Does ICAMS concentrate exclusively on steel?
Hartmaier: Steel certainly plays an important role, but we also have projects that look at nickel-based superalloys. In my field, I also study thermal insulation layers and porous ceramics. Our institute is not entirely focused on steel. However, metals make up around 90 percent of our studies, and about 70 percent of those metals are steels. It is important to look a broad range of materials, otherwise it is easy to miss important scientific discoveries.
High-temperature alloys and ceramics are also of interest to Steel Europe...
Hartmaier: And hybrid materials! We are also starting to get involved in the areas of metal composites and polymers. These are extremely interesting classes of materials that will continue to become more important over the next ten years. We can’t afford to ignore them – either in research or as a company.
How many people work at ICAMS?
Hartmaier: We have around 80 scientists in all different fields – engineers, physicists, chemists, mathematicians. There is a lot of fluctuation, because many of our scientists are doctoral candidates working on developing and implementing new industrial methods.
Pretorius: Then there are our colleagues working for research partners and groups and our colleagues at the data center in Jülich who run the mainframe that make our complex calculations possible.
How do you keep everyone involved in the project up-to-date?
There are weekly meetings for each project and all of the employees get together for closed meetings three days a year. We also hold an annual Advanced Discussion in which we invite industrial partners and international guests to hold lectures and discuss current worldwide trends and findings with one another.
Partners such as Bosch, Bayer, and Salzgitter are normally our competitors, but here everyone works together. How does that work?
Pretorius: If companies want to get ahead when it comes to basic research, they have to work together. It is far too difficult to do it alone. Companies can achieve more when they cooperate – you can see that with the EU-sponsored projects.
Hartmaier: Cooperation has a long, honored tradition in academia. Here the mutual interest in a subject seems to be more important than the competitive thinking.
You are probably required to show that the money is being spent in the right ways. Is that correct?
Hartmaier: On a political level, industrial and scientific partners are all in the same boat. We know that innovation in Germany is strongly connected with materials technology and materials sciences, but this rarely results in the kind of sponsorship that pays for those innovations.
Pretorius: It’s rare that an entirely new material gets discovered. More often than not the focus lies on optimizing existing materials rather than developing new ones. However, all of these small changes have an enormous effect overall.
Hartmaier: Take the touchscreen for example. Optimizing the material glass was what made it possible to unlock what would end up being revolutionary innovations in smartphone and tablet technology.
What kind of benefits do your findings have for society as a whole?

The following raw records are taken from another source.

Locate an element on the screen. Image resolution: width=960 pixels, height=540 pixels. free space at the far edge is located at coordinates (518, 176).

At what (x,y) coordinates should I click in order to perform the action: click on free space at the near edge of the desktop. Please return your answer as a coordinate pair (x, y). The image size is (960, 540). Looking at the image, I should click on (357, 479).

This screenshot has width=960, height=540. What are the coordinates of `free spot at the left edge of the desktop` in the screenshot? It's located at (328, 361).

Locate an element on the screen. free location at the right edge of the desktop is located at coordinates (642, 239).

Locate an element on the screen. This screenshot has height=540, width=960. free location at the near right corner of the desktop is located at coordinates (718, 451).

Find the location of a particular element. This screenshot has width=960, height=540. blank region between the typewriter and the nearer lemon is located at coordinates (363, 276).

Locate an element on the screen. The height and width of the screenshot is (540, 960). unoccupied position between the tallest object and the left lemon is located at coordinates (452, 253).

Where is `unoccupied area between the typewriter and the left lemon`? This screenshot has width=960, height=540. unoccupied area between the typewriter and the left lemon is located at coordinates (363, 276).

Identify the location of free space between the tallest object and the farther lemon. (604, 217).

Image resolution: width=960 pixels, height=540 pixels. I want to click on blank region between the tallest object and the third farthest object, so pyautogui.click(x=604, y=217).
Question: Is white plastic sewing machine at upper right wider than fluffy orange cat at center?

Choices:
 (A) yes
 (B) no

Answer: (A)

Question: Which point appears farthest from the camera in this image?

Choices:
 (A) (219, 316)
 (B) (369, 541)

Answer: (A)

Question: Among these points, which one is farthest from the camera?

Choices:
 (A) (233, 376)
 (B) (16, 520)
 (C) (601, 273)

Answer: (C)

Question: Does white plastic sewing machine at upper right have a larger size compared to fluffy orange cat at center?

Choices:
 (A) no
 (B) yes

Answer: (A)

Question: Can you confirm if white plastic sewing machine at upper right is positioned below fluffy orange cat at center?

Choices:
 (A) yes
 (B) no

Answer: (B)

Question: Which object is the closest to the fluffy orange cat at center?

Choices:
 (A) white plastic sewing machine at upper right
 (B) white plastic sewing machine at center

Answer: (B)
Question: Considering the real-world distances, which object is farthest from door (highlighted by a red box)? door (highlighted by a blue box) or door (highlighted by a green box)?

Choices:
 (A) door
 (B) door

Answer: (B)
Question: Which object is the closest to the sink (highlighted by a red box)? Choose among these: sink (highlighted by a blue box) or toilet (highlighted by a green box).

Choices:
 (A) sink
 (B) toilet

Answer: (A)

Pretorius: Improving materials helps to improve the properties of components. This can lead to lighter-weight vehicles and reduce CO2 emissions. At the same time, we can have a positive effect on the environmental properties of future materials and optimizing production processes normally helps to reduce costs.
Hartmaier: And naturally the education at the university itself. When we put qualified people on the market who can understand and use cutting-edge computer simulations, that is good for society.
Will all materials be developed on computers in the future?
Hartmaier: I think that is and will remain science fiction. We need both labor and modeling to get the job done. The combination allows us to reach a new level and means that we can understand both the materials and their processes better. We are simply moving away from research based on experience and moving toward research based on knowledge.